The world is a complicated place, and painting requires you to think of many different variables. There’s the local colour(s) of a sitter’s skin. There’s the intensity, direction, and colour of the light source(s) they’re seen in, including reflected light. There are the textures: the roughness of skin, the gleam of fingernails, the gloss of an eyeball, the weave of clothing. There is the colour of the environment, such as green walls or a yellow scarf, that can bounce into the colour of the skin. There are the contrasts of colour temperature between warm and cool. It can be daunting when you realise how much there is to learn, but it’s also the start of a fascinating process, so the best thing is to embrace it!
Our task is to try and understand how the world around us works. We’ll start by looking at the general theory of light, then colour. Obviously these are huge topics, so I will keep to the basics. If you’d like to investigate more deeply there are plenty of resources out there. You may like to revisit my articles on lighting the head and tone on the head.
The basics of light
Without light we would see nothing, and there would be no visual art. The entire visible world is light on form. Painting is the application of colours of different values to a surface or screen to recreate and interpret what light reveals to our eyes. It is useful therefore to understand a little about optics, i.e. the physics of light and how we perceive it.

Objective A: Translate this sentence from the passage on light and color in painting into Spanish: "Without light we would see nothing, and there would be no visual art."
Objective B: Please extend the passage on light and color in painting, picking up after its final sentence.

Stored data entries
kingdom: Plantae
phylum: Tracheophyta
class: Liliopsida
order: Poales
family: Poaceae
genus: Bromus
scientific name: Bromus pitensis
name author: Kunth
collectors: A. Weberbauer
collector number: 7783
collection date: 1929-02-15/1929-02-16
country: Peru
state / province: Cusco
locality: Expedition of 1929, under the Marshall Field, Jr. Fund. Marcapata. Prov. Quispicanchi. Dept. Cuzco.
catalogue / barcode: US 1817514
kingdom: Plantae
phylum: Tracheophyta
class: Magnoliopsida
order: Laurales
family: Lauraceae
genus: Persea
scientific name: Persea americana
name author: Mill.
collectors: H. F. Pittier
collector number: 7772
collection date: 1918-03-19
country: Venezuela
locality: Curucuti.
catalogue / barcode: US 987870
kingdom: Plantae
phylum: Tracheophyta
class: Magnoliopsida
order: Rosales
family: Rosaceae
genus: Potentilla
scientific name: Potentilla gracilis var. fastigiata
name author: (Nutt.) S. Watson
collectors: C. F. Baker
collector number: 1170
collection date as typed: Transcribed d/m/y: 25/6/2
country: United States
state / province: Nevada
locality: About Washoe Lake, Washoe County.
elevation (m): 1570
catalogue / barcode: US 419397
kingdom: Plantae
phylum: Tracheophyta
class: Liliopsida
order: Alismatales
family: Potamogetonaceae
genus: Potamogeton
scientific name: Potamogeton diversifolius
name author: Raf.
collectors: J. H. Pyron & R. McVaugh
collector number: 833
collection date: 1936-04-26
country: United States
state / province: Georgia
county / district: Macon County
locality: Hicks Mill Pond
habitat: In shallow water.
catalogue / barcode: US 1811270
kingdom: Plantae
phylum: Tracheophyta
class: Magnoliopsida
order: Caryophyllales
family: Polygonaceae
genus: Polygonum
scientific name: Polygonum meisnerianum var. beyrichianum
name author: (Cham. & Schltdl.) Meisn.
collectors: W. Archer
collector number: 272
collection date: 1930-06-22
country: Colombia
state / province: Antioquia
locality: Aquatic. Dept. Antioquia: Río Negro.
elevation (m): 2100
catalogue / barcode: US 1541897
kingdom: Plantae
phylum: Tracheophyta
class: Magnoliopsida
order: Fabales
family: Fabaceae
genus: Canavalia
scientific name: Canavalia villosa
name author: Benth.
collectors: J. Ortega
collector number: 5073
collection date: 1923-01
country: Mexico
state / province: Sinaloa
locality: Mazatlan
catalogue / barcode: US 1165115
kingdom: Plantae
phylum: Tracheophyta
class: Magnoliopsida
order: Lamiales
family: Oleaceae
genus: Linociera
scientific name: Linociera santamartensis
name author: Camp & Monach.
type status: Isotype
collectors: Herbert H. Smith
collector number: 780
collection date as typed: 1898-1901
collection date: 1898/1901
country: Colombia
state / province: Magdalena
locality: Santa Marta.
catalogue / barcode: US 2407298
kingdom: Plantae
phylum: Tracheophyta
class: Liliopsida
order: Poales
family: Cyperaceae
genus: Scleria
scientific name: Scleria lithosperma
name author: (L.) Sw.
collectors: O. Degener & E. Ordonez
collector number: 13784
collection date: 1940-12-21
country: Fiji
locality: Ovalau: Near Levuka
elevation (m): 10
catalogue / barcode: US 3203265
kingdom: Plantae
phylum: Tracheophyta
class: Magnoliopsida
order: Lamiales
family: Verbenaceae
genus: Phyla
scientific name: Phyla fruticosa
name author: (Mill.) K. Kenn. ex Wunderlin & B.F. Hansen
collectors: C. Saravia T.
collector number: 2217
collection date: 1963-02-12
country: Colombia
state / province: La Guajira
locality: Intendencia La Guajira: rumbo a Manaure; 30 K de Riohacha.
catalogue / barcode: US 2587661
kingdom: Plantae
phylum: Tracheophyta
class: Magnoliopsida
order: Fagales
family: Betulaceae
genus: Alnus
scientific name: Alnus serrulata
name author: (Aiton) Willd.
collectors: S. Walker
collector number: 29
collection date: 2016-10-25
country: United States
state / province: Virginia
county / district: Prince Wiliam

Final answer A: Sin luz no veríamos nada, y no existiría el arte visual.

Final answer B:
Light is energy emitted from a source that could be natural, like the sun, or artificial, like a lamp. We may imagine light as rays that always travel in a straight line. When a ray of light hits an object, the ray can do three things. It can bounce off, it can be absorbed or it can pass through. These behaviours are processed by the brain into a mental image of the object: our visual world is the sum of countless rays of light, bouncing from the physical objects of the world according to an array of natural laws, and giving us information about objects’ local colour, their distance from us, their texture, the time of day, and lots of other things. As artists we have to be sensitive to the ways in which light plays upon objects.
When light bounces off an object and back to our eye, this is called reflection:
If the surface is smooth and shiny, like glass or polished metal, the light reflects at the same angle as it hit the surface – this is called specular reflection. (There are degrees of specularity depending on the material.) When the surface is not smooth, the uneven surface makes the light rays bounce back at various angles. This is called diffuse reflection or scattering.
Light cannot pass through opaque (‘non-see-through’) bodies, but transparent or translucent ones do let it through to various degrees. Transparent objects – e.g. clear glass or pure water – allow light to pass through without much scattering so that objects on the other side can be seen clearly. Translucent objects – such as frosted glass or tracing paper – diffuse the light, so that objects on the other side are not clear.
Depending upon the material an object is made of, some light may bounce off it, some may be absorbed by it, and some may pass through it. The latter is called transmission.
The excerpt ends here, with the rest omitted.